Only a number is wanted here: how many lines in the records below contain the string "wrist".

RECORD SET |
::::

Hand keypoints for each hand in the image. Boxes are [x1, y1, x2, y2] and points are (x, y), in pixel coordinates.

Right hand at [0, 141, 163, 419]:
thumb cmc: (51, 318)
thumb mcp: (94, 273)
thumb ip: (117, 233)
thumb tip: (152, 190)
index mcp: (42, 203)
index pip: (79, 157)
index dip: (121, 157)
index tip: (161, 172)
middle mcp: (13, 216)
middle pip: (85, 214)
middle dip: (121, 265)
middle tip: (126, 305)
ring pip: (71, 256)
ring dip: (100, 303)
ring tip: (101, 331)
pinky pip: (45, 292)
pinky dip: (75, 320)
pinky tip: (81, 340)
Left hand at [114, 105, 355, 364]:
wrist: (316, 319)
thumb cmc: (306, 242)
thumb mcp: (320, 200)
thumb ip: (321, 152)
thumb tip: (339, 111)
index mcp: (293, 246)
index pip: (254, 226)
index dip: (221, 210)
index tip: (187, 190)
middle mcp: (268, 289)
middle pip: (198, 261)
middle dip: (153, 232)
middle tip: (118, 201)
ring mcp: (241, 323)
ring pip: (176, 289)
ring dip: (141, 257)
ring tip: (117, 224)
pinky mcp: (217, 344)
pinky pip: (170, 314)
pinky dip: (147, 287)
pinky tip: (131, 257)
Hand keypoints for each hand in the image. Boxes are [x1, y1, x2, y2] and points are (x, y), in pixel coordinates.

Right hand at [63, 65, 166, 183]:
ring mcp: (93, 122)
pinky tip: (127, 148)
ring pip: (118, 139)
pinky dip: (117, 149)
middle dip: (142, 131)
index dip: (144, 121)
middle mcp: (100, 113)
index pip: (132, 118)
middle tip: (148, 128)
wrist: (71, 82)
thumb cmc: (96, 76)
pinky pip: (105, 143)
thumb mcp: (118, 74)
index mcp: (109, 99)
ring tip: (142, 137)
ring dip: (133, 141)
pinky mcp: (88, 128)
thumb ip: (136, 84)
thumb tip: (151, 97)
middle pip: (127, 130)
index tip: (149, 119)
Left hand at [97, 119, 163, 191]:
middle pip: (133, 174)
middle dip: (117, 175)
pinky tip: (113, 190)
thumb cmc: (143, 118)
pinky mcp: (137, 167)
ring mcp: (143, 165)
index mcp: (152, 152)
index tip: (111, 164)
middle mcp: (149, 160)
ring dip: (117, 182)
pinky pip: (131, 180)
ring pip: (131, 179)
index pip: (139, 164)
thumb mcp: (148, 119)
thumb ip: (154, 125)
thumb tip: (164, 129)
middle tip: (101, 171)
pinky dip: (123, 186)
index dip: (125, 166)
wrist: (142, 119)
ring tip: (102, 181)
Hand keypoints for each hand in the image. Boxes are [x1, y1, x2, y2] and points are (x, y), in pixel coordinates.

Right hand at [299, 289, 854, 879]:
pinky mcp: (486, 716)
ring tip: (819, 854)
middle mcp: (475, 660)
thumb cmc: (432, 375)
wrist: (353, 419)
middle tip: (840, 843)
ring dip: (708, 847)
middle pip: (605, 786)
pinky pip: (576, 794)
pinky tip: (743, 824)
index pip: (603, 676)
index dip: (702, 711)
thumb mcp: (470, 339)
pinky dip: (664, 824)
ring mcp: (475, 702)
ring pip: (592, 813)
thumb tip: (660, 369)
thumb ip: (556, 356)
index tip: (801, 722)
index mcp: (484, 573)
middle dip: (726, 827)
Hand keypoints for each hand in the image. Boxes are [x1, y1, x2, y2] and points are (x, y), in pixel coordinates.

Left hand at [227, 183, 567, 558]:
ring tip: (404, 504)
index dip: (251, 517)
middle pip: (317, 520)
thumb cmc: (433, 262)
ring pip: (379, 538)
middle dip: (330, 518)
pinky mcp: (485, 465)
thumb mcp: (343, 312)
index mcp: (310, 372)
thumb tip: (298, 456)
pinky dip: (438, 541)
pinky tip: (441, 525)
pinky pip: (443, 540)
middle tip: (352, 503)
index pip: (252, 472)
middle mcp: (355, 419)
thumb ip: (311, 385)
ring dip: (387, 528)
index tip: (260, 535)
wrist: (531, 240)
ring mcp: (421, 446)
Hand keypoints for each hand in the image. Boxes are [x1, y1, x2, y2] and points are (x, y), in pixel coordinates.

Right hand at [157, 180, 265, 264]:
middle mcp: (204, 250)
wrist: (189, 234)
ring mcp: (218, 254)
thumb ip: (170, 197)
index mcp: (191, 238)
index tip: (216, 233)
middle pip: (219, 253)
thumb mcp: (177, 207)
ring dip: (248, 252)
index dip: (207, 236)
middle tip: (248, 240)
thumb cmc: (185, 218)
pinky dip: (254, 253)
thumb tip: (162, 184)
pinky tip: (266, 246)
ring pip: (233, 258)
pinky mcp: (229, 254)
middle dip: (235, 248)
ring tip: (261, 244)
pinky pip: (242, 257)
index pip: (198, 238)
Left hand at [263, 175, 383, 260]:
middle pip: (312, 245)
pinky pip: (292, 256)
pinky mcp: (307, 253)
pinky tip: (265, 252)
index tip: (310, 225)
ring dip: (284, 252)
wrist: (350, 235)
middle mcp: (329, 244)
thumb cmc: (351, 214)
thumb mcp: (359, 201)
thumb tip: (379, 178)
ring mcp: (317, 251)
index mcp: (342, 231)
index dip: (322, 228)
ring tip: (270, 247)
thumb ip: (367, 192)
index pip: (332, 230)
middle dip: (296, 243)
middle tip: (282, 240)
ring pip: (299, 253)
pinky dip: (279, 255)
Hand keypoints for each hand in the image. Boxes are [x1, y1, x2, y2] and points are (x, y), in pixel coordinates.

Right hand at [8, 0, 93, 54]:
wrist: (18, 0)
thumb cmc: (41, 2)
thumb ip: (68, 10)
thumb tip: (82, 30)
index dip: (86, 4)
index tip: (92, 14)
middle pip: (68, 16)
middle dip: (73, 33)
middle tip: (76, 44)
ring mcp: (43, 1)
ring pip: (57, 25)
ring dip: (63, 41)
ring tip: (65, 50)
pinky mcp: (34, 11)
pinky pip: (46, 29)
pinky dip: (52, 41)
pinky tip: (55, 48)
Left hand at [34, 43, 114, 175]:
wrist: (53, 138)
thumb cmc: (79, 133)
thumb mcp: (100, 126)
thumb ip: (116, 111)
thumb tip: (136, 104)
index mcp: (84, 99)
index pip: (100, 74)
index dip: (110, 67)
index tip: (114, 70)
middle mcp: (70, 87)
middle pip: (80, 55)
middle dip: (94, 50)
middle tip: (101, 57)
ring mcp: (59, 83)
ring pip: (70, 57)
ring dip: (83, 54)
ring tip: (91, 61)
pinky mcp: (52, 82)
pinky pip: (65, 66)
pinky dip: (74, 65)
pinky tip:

::::

OUTPUT OF THE EXERCISE |
9